BUFFALO – Dan Bylsma, as he loves to do, kept accompanying his words with a sly grin. The so-called rivalry between phenoms Jack Eichel and Connor McDavid is a “made-up” scenario, the Sabres coach said Tuesday.
The Sabres’ 2-1 overtime loss to McDavid’s Edmonton Oilers was the first-ever NHL meeting between the “generational talents” drafted first and second overall last year. The rookies barely know each other.
How could they truly be rivals?
“The hype is produced,” Bylsma told a packed media room prior to the game.
Still, Bylsma understands why the fans and media – everyone, more or less – produces so much of it.
“They’re great players,” he said in the same breath. “We want to watch them both play. I’m curious to see how Jack does, how Connor does. I don’t think there’s a head-to-head matchup that’s going on.”
Naturally, both slick centers downplayed Tuesday’s tilt. It didn’t help McDavid scored 22 second into the game and the winner.
“We’re playing the Oilers tonight. We’re not playing Connor McDavid,” Eichel said. “Obviously, he’s a key component to their team. He’s a good player. You should be aware when he’s on the ice.”
McDavid added: “I know that a lot of people are going to maybe tune in because they’re looking at it maybe a little differently, but for us … it’s not about just me or him; it’s about the game and two teams that both need wins.”
Of course, the 19-year-olds acknowledged the game – remember, the Oilers rank 30th overall and the Sabres 26th – is good for hockey. The First Niagara Center had a buzz Tuesday morning usually reserved for the second or third round of the playoffs, not a match between two dregs destined for another lottery pick. Both players spoke at a podium instead of inside the dressing room because of the demand.
Eichel knows things like talking about McDavid is “part of your job” and “part of playing hockey.”
“It’s something you take as you go along in your career,” he said. “You just kind of go with it. It’s not really a big deal.”
Having coached Sidney Crosby and the Pittsburgh Penguins for six years, Bylsma knows all about superstar rivalries. Crosby and the Washington Capitals’ Alex Ovechkin have been pitted against each other for a decade.
Eichel, however, is only 64 games into his career. McDavid, meanwhile, has only played 28 contests.
“It’s too early to put a huge significance on it,” Bylsma said.

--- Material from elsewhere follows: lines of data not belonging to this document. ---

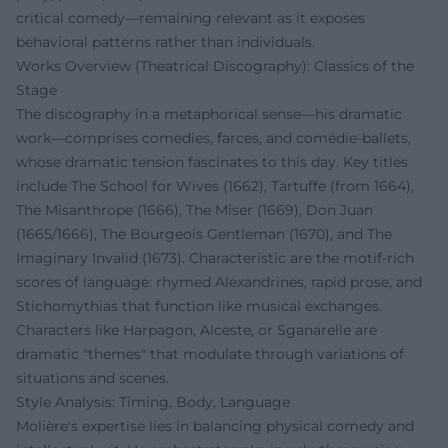
critical comedy—remaining relevant as it exposes
behavioral patterns rather than individuals.
Works Overview (Theatrical Discography): Classics of the
Stage
The discography in a metaphorical sense—his dramatic
work—comprises comedies, farces, and comédie-ballets,
whose dramatic tension fascinates to this day. Key titles
include The School for Wives (1662), Tartuffe (from 1664),
The Misanthrope (1666), The Miser (1669), Don Juan
(1665/1666), The Bourgeois Gentleman (1670), and The
Imaginary Invalid (1673). Characteristic are the motif-rich
scores of language: rhymed Alexandrines, rapid prose, and
Stichomythias that function like musical exchanges.
Characters like Harpagon, Alceste, or Sganarelle are
dramatic "themes" that modulate through variations of
situations and scenes.
Style Analysis: Timing, Body, Language
Molière's expertise lies in balancing physical comedy and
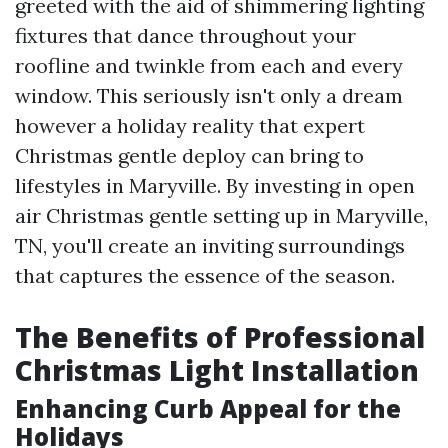
greeted with the aid of shimmering lighting
fixtures that dance throughout your
roofline and twinkle from each and every
window. This seriously isn't only a dream
however a holiday reality that expert
Christmas gentle deploy can bring to
lifestyles in Maryville. By investing in open
air Christmas gentle setting up in Maryville,
TN, you'll create an inviting surroundings
that captures the essence of the season.
The Benefits of Professional
Christmas Light Installation
Enhancing Curb Appeal for the
Holidays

Despite being linked together, Eichel and McDavid have only met a few times. Sure, they spent time together during draft activities and share a mutual respect.
“I don’t have a bad relationship with him at all,” Eichel said. “We have, I guess, kind of a small one. We got to know each other a little bit. We had some good times and good experiences.”
McDavid added: “The media always has us pegged as not liking each other and being rivals or anything like that. We really don’t know each other.”
McDavid knows Buffalo, a city that fawned over him a year ago, well. During his illustrious junior career with the Erie Otters, he often visited here. In his only other game here, he scored four points.
“It definitely feels like a second home,” McDavid said about Buffalo.
In other Eichel-McDavid news, the two should be World Cup teammates later this year. Both are cinch picks for the Under-23 North America roster that will be announced today.
The tournament has never combined talent from two countries before.
“That concept of the World Cup, I think it’s great for the game,” Eichel said. “It’s definitely going to help grow it.”
In less than a season together, Eichel grew close to winger Jamie McGinn, who the Sabres traded to the Anaheim Ducks on Monday.
On the ice, Eichel often played with McGinn, a 13-goal scorer. Off it, he loved to joke around with his friend “Jimbo.”
“The relationship we had together is a pretty good one,” Eichel said. “He’s definitely going to be missed. It’s tough to see him go. Just to see the attitude he brought to the rink every day, bringing a smile and a good attitude. Going to work, he puts his head down and knows what he has to do. He was a good friend of mine. It’s tough to see him go.”
The Sabres recalled rookie Dan Catenacci and Cal O’Reilly prior to the game, giving them 18 healthy forwards.
Catenacci grew up down the street from McDavid in Newmarket, Ont., and spent years playing with his older brother, Cameron. Even when McDavid was a kid, Catenacci could see he possessed incredible talent.
“You see guys with high-end skills as kids, but you never know if they’re going to turn out,” Catenacci said. “I’ve always been very impressed with him.”
Catenacci, who played his fourth NHL game, sometimes skates with McDavid in the summer.
Notes: The Sabres scratched defenseman Cody Franson (neck). … Two Oilers – defensemen Adam Pardy and Andrej Sekera – finished the 2012-13 season with the Sabres. Only two Buffalo players in Tuesday’s lineup – winger Marcus Foligno and defensemen Mark Pysyk – played with them. … Wheatfield native Adam Clendening played his seventh game for the Oilers. The defenseman started the year in Pittsburgh and was briefly property of Anaheim before joining Edmonton. … Former Sabres star Miroslav Satan watched the game in the press box.